Tuesday, December 31, 2013

Intentional

So there went 2013....

As I looked back upon this year I realized I coasted through the year just trying to survive.  So much happened.  Some good, some bad.  None of it was intentional.  None of it served much purpose other than survival.  


If I had one word for 2013 it would be survival.


As I look into 2014 I see promise and hope.  I see a world of possibilities.  2014 is my year to




So what does that mean? 

Webster says..

2014 was already deemed by me the year of me.  So living intentionally is a perfect word. I like to define intentional more like this...


So 2014 starts off with a bang.

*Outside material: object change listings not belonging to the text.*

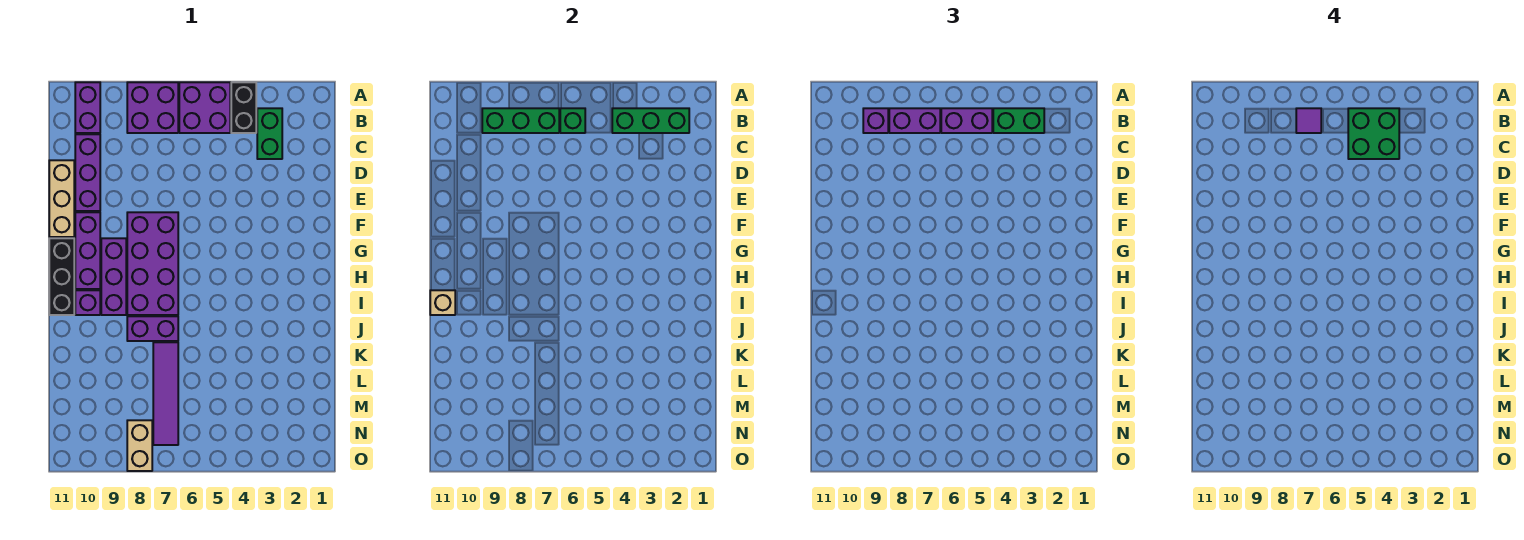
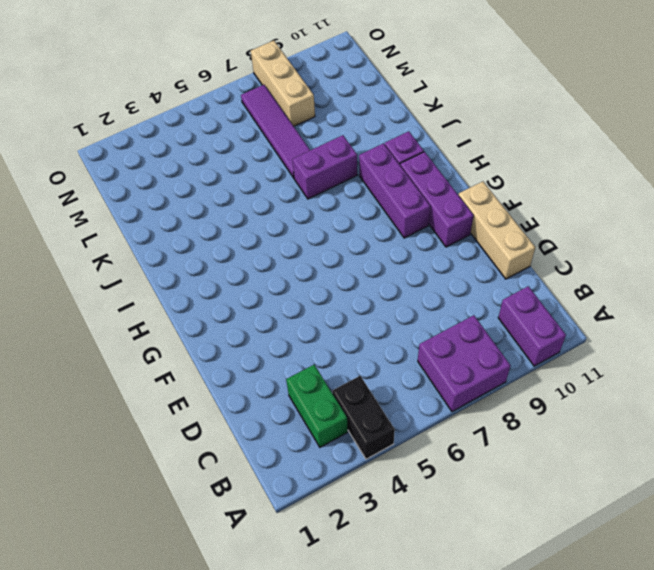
tan 1x3 brick [251,41,315,126] -> tan 1x2 brick [127,420,152,471]
none -> purple 2x2 brick [179,82,230,133]
none -> purple 1x3 brick [75,134,100,211]
none -> purple 2x4 brick [127,212,178,315]

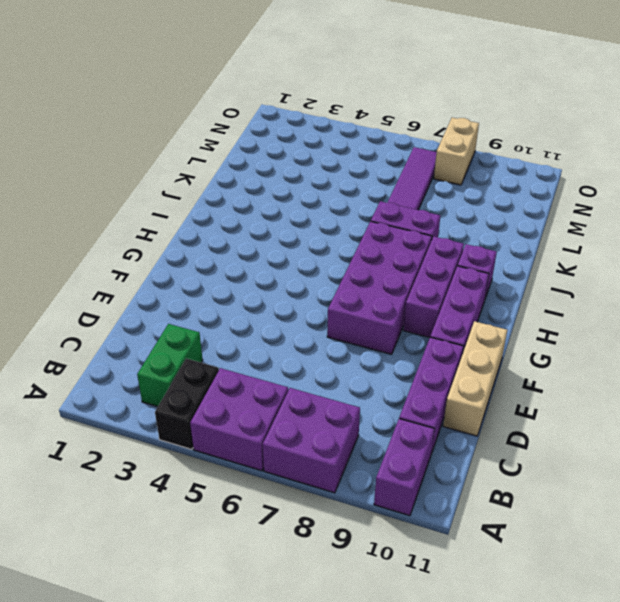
none -> black 1x3 brick [49,238,74,315]
none -> green 1x3 brick [612,108,689,133]
none -> green 1x1 brick [560,108,585,133]

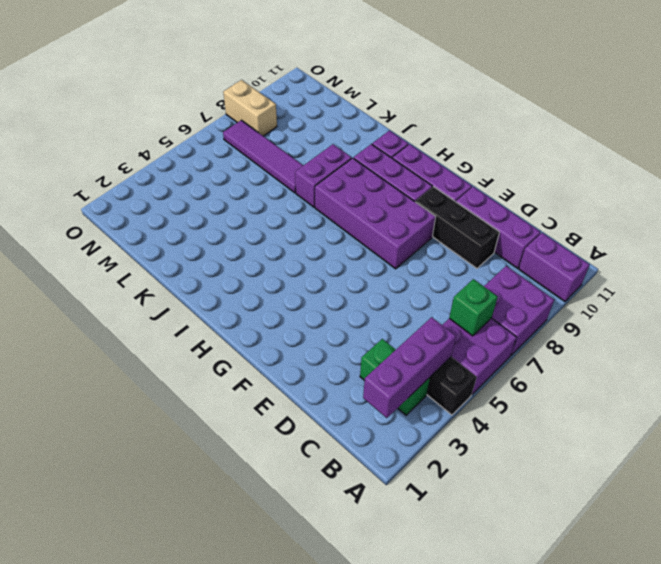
purple 1x3 brick [363,317,456,418] -> green 1x3 brick [612,108,689,133]
black 1x3 brick [416,187,499,268] -> black 1x3 brick moved to [49,238,74,315]
none -> tan 1x3 brick [49,160,74,237]
none -> green 1x3 brick [482,108,559,133]
none -> tan 1x1 brick [430,290,455,315]

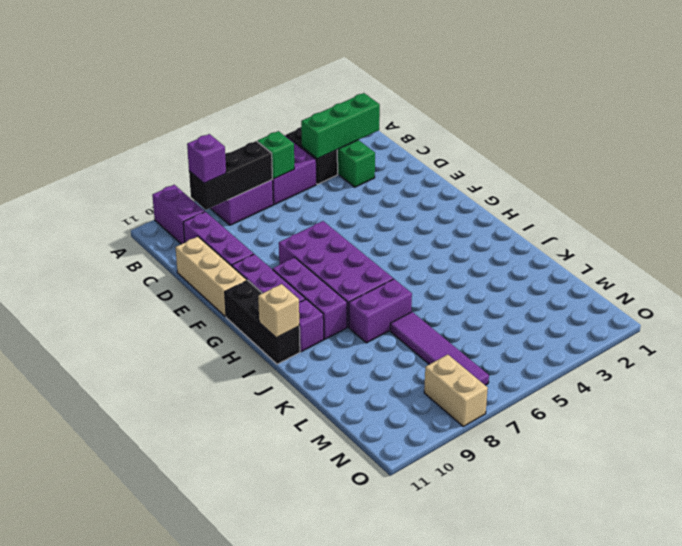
black 1x3 brick [189,141,272,210] -> green 1x3 brick [482,108,559,133]
none -> green 1x2 brick [993,108,1044,133]
none -> purple 1x2 brick [941,108,992,133]
none -> purple 1x2 brick [889,108,940,133]

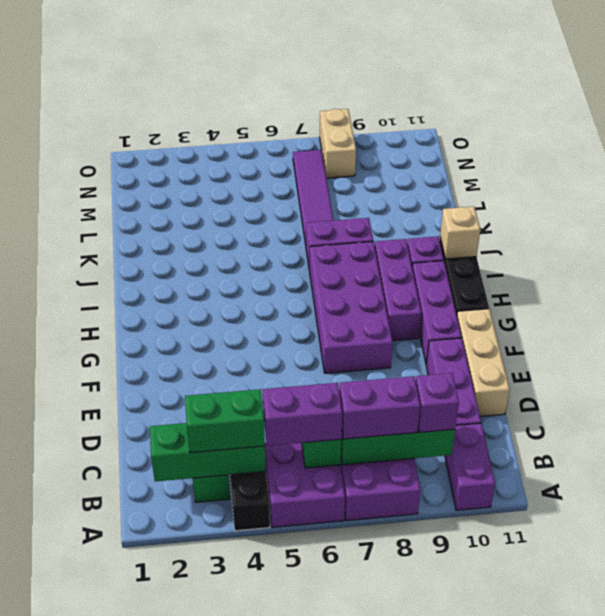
none -> green 2x2 brick [1348,108,1399,159]
none -> purple 1x1 tile [1296,108,1321,133]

A 27 day challenge to allow me a little time to focus on what matters and figure out ways to live intentionally.  

Joining a gym just for me.  Making my time matter.  No more Facebook at work or on my phone.  If I Facebook it will not be because of boredom or habit it will be to see what is new and move on.  No more silly games to pass the time.  

I will do things I mean to do and only focus on this solely.  

My favorite morning activity?

Breakfast with my munchie...

This morning was my first intentional breakfast with her.  She sat in her big girl chair and drank with her big girl cup.  We mooed and nananed and dadaed and laughed.  It was the most precious way to start our day.  No more making breakfast while she has fruit and packing lunches while she and I eat.  Simple intentional breakfast.  

Let the intention begin.


Tuesday, December 10, 2013

Reconciling Thoughts

When I was a child I was raised in a church.  This church, like all churches, had beliefs about many things, including what happens when we die.  As an adult I can tell you with full belief,  WE HAVE NO IDEA.  Yes we can have faith we will be reunited with our loved ones. I am sure many people are probably okay with the end being the end. 

This is something I worried about as a kid.  You see I was raised to believe if we lived our lives right and did the right thing we would be together forever.  We sang about it as kids.  We were preached it every Sunday. You do the right thing, you have a good life, you die and wait for your family in heaven, a paradise. 

Then I was 16 and my parents got divorced.  

My mother, when I was 18, went to far as to decide she didn't want to be part of the church I was raised in and wanted nothing to do with my father.  She severed her ties to our family.  I am sure in her mind it wasn't a big deal because she no longer believed what she was taught in this church.  For us as children, who were raised to believe we needed this tie to stay as a family it caused a huge rift.  Who did we belong to?  Did this mean I wouldn't know my siblings or my father?  I had done nothing wrong.  Try as I might I couldn't get an answer.  Unanswered questions lead to more questions, which leads to research and then more questions.  

I let it go.  I figured if my parents were my parents I am sure there was a loop hole for kids whose parents didn't get it.  And I moved on my life away from the religion I was raised in.  

Fast forward a lifetime.  A new religion, a new baptism, husband,  a new religion with new beliefs and new rules.  What is bound here is bound in heaven.  And fast forward to a beautiful baby, the family I always wanted.


Then the old church start showing up.  Super nice people wanting to help.  Wanting to make sure we were good.  They are great people and the religion is a great religion just not the one I baptized into for my husband and marriage. 

Let us just say "My Big Fat Greek Wedding".  I mean I had moved on from the old religion right?

That is when I started panicking.  I had not idea why. 

Then one day it came to me...

What if I choose wrong?  
What if converting was a huge mistake?
What if that first religion was right?  
What if I will never see this baby again?  
What if the family I built and work to keep together is just for now?
What if I spend the rest of eternity alone?  
Never knowing the people who mean so much to me.  

How do we reconcile things we were taught as a child with the things we believe as an adult?  

I mean as an adult I truly do believe we don't know much about what happens after this life.  That religion is religion and just because we got baptized and attend church it doesn't guarantee us to be good people.  That God understands what is in our hearts.  He understands who were are and if we are good people he will ensure our eternity is amazing.  So how do I get this nagging child out of my head?